**TEXTO PROPORCIONADO:**
En su aproximación a la vida de los grandes literatos, el cine se ha armado de licencias creativas en su afán por hallar, en las experiencias privadas de los escritores, un reflejo directo de su obra.
Esta novelización de lo biográfico –rastreable en Shakespeare enamorado (1998) o Descubriendo nunca jamás (2004)– se impone en Emily, en la que Frances O’Connor (Wantage, Reino Unido, 1967) se aproxima con libertad a la figura de Emily Brontë, poniendo en imágenes un supuesto romance entre la escritora británica y William Weightman, uno de los clérigos que habitaron la casa parroquial de la familia Brontë.

**DATOS SUMINISTRADOS:**
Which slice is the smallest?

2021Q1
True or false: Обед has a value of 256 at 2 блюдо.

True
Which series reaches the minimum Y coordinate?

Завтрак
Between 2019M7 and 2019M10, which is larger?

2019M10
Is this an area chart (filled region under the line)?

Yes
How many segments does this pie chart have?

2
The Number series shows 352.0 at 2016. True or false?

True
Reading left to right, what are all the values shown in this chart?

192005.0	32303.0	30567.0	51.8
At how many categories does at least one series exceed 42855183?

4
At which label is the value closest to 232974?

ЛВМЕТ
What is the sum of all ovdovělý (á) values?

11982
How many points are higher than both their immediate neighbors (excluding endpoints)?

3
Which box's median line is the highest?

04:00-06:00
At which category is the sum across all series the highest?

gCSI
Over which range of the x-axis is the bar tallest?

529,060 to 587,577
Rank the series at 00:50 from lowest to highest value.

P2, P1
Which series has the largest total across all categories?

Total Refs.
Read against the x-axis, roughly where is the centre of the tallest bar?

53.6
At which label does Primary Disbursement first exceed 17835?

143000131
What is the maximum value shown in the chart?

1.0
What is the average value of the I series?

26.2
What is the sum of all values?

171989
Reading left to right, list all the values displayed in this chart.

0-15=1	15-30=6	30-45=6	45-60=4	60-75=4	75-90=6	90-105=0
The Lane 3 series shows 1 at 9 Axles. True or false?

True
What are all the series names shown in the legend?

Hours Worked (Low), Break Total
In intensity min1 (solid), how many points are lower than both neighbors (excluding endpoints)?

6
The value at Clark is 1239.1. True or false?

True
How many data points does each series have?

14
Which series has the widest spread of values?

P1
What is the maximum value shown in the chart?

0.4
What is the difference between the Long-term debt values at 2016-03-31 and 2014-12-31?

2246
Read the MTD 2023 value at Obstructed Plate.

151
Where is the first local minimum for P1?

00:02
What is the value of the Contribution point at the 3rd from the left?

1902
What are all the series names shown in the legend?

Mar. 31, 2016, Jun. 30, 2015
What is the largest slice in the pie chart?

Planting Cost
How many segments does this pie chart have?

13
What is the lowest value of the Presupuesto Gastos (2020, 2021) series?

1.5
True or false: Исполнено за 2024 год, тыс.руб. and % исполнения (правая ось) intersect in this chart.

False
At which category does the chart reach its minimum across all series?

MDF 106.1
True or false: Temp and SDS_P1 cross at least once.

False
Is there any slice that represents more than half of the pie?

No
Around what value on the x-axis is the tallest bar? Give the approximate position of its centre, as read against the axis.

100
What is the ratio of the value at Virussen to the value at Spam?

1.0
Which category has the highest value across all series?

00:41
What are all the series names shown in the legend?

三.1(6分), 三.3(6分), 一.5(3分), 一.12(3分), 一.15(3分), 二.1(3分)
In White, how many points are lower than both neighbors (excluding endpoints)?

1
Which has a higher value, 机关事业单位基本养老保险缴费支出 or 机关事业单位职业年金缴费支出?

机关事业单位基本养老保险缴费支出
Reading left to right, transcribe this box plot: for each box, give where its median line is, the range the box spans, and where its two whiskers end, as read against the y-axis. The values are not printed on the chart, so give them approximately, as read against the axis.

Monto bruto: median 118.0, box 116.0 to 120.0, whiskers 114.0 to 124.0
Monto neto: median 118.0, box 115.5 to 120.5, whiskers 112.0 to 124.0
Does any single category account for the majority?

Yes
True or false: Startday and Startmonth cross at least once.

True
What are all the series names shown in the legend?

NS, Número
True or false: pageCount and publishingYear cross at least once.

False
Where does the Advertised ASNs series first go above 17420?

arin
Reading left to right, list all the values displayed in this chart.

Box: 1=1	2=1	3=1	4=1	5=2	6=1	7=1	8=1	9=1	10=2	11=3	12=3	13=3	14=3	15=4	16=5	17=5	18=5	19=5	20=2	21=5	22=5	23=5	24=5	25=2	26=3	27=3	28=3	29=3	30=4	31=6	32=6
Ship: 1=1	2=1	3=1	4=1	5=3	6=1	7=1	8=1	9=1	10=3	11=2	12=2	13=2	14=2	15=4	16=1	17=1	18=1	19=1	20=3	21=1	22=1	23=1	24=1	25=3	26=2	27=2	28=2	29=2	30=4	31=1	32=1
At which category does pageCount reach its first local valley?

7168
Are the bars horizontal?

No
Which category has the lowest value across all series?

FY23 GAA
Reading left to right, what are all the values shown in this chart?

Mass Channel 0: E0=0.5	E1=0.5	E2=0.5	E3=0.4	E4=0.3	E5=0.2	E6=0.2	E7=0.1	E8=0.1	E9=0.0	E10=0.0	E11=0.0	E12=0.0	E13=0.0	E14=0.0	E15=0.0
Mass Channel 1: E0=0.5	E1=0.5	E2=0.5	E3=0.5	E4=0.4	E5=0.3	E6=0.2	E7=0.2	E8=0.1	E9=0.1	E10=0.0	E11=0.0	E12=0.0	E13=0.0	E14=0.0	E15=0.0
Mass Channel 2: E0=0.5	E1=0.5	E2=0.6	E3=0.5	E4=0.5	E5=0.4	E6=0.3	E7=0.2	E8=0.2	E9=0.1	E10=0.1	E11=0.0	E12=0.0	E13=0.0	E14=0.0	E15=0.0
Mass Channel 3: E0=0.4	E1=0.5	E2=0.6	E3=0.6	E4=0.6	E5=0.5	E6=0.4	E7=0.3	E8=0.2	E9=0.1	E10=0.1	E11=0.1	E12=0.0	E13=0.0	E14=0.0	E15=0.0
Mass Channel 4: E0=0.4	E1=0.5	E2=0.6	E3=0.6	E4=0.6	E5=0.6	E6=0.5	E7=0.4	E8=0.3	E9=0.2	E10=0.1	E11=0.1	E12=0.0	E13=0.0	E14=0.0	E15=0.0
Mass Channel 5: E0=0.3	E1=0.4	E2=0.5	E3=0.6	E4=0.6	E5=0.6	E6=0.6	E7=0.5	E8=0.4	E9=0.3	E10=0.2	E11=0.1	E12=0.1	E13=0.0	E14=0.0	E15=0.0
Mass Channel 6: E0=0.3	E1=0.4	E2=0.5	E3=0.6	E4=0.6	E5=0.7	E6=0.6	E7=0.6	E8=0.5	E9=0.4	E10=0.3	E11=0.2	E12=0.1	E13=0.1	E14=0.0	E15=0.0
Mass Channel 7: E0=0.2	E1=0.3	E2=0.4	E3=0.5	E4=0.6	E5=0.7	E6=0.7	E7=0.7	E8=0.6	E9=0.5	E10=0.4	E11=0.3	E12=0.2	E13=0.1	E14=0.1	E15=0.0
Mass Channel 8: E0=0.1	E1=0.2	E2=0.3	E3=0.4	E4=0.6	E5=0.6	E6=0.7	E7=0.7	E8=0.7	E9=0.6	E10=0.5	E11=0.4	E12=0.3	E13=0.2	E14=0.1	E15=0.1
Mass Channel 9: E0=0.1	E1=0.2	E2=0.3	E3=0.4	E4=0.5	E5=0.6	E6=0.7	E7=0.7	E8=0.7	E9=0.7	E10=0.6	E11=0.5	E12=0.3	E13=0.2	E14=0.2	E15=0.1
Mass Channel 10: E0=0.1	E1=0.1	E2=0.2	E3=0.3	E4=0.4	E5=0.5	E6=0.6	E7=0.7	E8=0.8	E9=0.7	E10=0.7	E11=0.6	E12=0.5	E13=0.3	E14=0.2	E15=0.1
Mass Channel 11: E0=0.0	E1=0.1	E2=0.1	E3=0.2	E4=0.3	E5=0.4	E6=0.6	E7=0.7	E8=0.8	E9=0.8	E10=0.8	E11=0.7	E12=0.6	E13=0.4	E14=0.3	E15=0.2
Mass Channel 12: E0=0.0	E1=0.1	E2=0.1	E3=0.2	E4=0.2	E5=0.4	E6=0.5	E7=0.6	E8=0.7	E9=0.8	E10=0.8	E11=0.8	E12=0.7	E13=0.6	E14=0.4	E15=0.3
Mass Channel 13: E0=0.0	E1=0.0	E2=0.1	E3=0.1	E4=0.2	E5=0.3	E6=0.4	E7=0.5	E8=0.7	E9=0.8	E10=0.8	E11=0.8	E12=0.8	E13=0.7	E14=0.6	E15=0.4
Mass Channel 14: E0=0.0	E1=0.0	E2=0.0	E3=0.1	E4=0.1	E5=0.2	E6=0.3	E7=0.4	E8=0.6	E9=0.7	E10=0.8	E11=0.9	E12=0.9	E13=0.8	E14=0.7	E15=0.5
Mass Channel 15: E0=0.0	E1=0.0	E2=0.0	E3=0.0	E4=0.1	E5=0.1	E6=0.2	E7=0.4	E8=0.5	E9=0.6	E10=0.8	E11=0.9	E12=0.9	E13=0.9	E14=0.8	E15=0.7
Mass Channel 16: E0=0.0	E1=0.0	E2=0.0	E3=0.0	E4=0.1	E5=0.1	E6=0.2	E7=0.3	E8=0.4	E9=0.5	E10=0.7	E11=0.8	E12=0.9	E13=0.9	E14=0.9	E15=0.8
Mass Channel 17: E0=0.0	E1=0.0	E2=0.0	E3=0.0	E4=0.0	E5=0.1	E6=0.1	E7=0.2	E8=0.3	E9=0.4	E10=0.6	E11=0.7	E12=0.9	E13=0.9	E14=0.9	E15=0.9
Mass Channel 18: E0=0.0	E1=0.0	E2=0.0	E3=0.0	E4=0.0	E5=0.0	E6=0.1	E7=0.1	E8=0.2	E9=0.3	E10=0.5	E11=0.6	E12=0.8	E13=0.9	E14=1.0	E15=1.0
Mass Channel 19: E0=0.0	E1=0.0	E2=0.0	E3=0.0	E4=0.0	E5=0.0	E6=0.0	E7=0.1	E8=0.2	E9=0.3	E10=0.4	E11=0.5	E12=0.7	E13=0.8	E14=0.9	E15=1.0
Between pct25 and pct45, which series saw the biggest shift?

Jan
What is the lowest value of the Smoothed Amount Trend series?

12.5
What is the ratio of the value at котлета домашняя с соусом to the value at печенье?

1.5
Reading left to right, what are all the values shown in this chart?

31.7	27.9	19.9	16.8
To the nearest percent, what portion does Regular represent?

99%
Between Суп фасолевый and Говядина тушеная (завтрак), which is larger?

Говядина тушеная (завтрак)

**CONSIGNAS DEL EJERCICIO:**
- a) Devuelve sin cambios el fragmento del texto sobre la película Emily que va de "En su aproximación" a "de su obra.".
- b) Escribe la continuación del texto sobre la película Emily a partir de su última oración.

**RESPUESTAS:**
- a)
En su aproximación a la vida de los grandes literatos, el cine se ha armado de licencias creativas en su afán por hallar, en las experiencias privadas de los escritores, un reflejo directo de su obra.

- b)
A O’Connor le importa poco que la teoría más extendida señale que Weightman tuvo un idilio con Anne, la hermana pequeña de Emily. Su objetivo, en su debut como realizadora tras sendas adaptaciones de Madame Bovary (2000) y Mansfield Park (2000), consiste en convertir a la mediana de las Brontë en un receptáculo de la rebeldía y el romanticismo imperantes en Cumbres borrascosas.
Por su premisa fabulística, y por el subrayado de los rasgos más consabidos de la personalidad de Brontë –su actitud soñadora y su inclinación a la reclusión–, Emily parecía destinado a ser un biopic fantasioso y ramplón. Sin embargo, O’Connor saca un partido inesperado del material narrativo gracias a la conquista de tres registros estéticos de difícil ensamblaje.
En primer lugar, y para evocar el carácter indómito de Brontë, la película invoca un naturalismo vivaz, con la cámara operando de un modo hipersensible ante el más leve indicio de un trasiego emocional. Luego, para capturar la cara más lúgubre de la Inglaterra victoriana, en su versión campestre, O’Connor ahonda en un preciosismo de interiores iluminados con velas, que remite inevitablemente al Barry Lyndon (1975) de Kubrick.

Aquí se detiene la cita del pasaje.